**LISTE DES ACTIVITÉS**
1) Énumérez toutes les infractions dont le curateur est prévenu selon le texte sur le testament.
2) Résumez sous forme de liste le paragraphe du texte sur le testament qui commence par « Ces articles relataient ».
3) Transcrivez le texte sur le testament de « Ces articles relataient » à « bénéficiaires du testament. », sans rien y changer.

**TEXTE À LIRE**
........

Ces articles relataient en substance que Z.__ aurait, en 2004, instrumenté le testament d’une veuve fortunée, W.__, dont le curateur était son associé. Ce dernier, prévenu d’escroquerie, de gestion déloyale, de faux dans les titres et d’instigation à faux dans les titres commis dans l’exercice de fonctions publiques, aurait ensuite confié l’argent de sa pupille à sa propre société, présidée par Z.__. La testatrice n’aurait quant à elle pas eu conscience de confier ses biens à la société dirigée par les deux intéressés. En outre, les deux témoins ayant assisté à la rédaction de l’acte auraient été les bénéficiaires du testament.
b) Le 25 août 2016, le Procureur du Ministère public central, division affaires spéciales, a demandé à Z.__ de lui fournir une copie du testament litigieux.

........

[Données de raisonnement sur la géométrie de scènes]
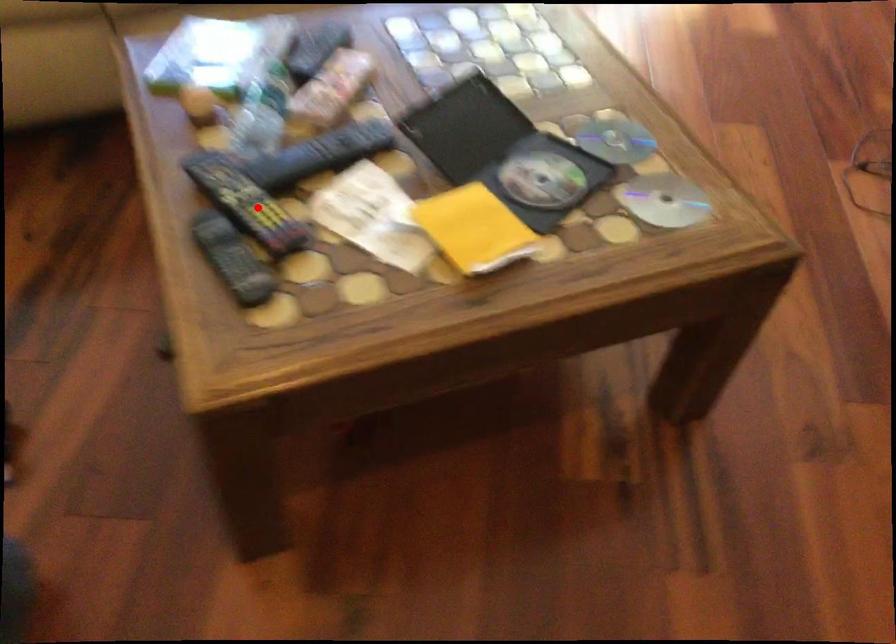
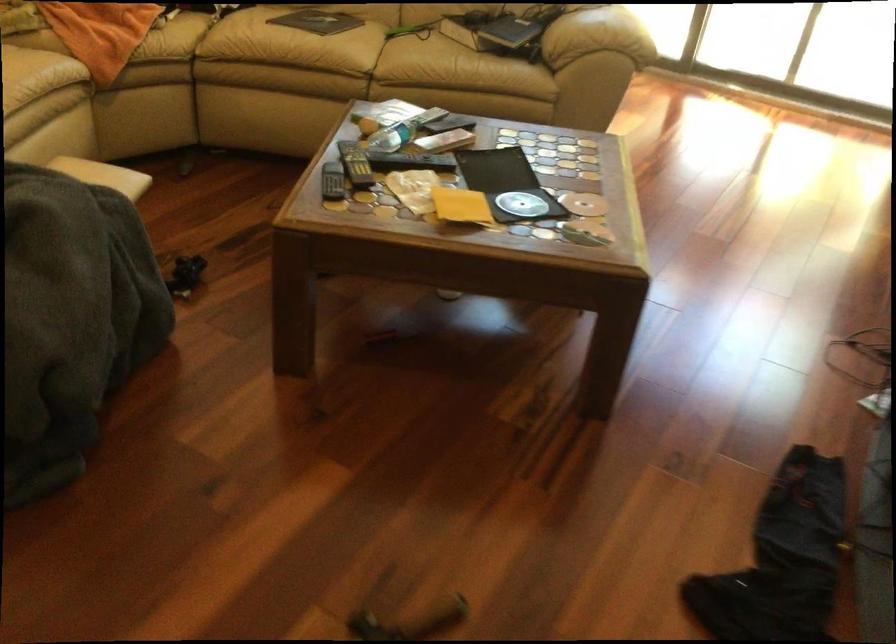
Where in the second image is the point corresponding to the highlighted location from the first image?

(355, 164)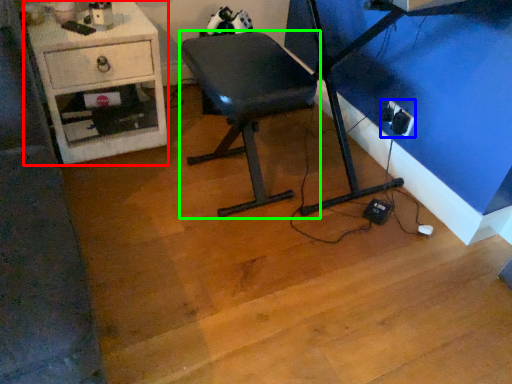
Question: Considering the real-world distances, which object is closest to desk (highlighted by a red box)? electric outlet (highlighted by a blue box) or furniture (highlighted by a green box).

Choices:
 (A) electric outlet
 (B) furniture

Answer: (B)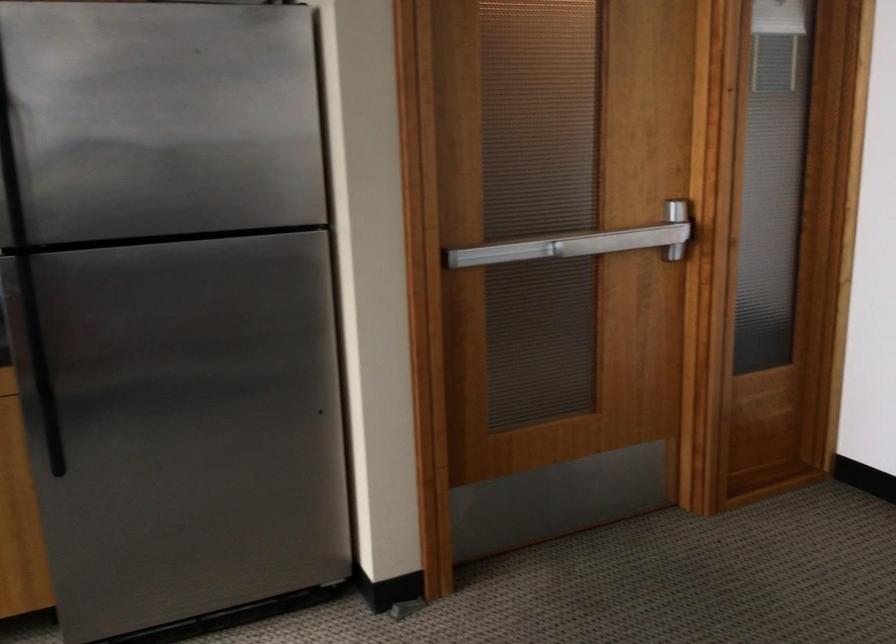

........

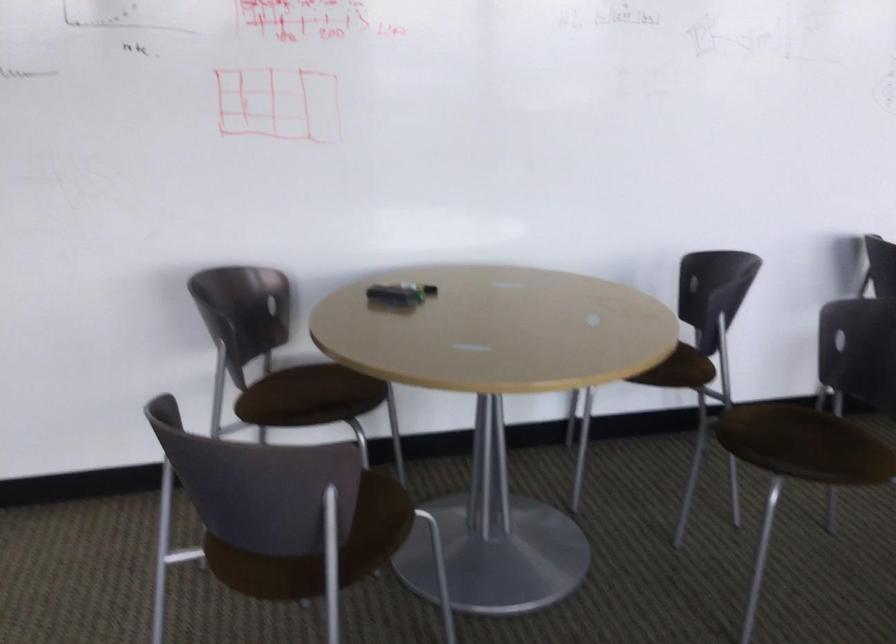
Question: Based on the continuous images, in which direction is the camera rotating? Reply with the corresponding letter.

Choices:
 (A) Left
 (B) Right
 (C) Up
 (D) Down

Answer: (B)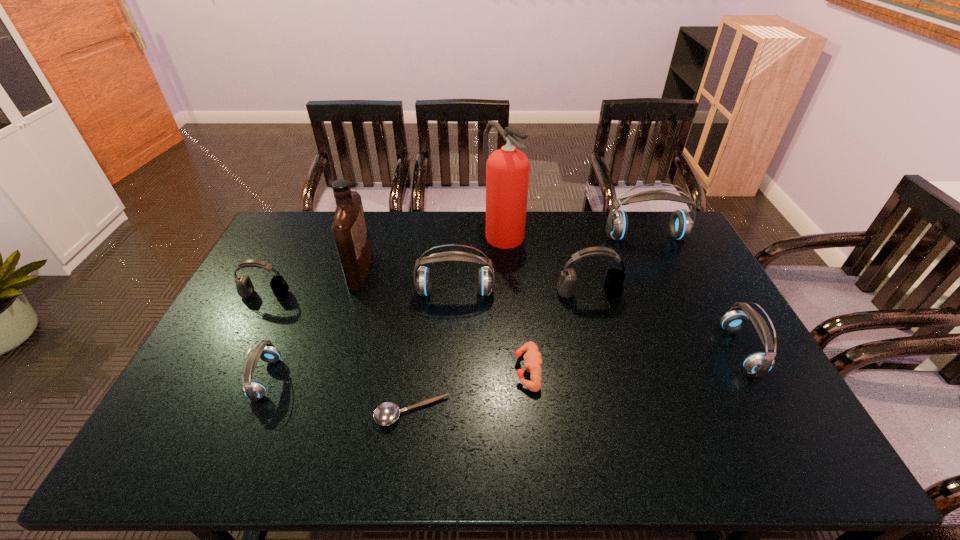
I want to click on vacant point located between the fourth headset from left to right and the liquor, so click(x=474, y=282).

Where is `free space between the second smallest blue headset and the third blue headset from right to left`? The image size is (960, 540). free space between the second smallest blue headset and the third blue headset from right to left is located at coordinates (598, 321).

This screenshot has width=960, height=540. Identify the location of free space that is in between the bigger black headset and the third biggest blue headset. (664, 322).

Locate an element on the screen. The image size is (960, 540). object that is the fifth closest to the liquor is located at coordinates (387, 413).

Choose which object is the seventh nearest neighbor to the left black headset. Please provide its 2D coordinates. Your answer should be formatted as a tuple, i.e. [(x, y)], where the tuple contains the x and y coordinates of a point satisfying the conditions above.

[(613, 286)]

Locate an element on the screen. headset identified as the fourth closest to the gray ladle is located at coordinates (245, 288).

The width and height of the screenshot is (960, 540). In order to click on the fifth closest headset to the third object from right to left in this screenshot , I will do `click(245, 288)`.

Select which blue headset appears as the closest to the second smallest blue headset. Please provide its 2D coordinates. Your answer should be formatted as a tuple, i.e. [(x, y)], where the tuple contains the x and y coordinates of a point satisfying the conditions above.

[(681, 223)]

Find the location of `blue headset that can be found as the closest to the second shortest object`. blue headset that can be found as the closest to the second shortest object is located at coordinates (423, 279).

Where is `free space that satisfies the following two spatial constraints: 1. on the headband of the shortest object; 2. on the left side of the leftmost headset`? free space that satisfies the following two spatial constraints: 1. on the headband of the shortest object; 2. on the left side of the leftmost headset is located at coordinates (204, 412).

........

**RÉPONSES PAR TÂCHE**
1)
- escroquerie
- gestion déloyale
- faux dans les titres
- instigation à faux dans les titres commis dans l'exercice de fonctions publiques

2)
- En 2004, Z.__ aurait instrumenté le testament de W.__, une veuve fortunée dont le curateur était son associé.
- Ce curateur, prévenu d'escroquerie, de gestion déloyale, de faux dans les titres et d'instigation à faux dans les titres commis dans l'exercice de fonctions publiques, aurait confié l'argent de sa pupille à sa propre société, présidée par Z.__.
- La testatrice n'aurait pas eu conscience de confier ses biens à la société dirigée par ces deux personnes.
- Les deux témoins présents lors de la rédaction de l'acte auraient été les bénéficiaires du testament.

3)
Ces articles relataient en substance que Z.__ aurait, en 2004, instrumenté le testament d’une veuve fortunée, W.__, dont le curateur était son associé. Ce dernier, prévenu d’escroquerie, de gestion déloyale, de faux dans les titres et d’instigation à faux dans les titres commis dans l’exercice de fonctions publiques, aurait ensuite confié l’argent de sa pupille à sa propre société, présidée par Z.__. La testatrice n’aurait quant à elle pas eu conscience de confier ses biens à la société dirigée par les deux intéressés. En outre, les deux témoins ayant assisté à la rédaction de l’acte auraient été les bénéficiaires du testament.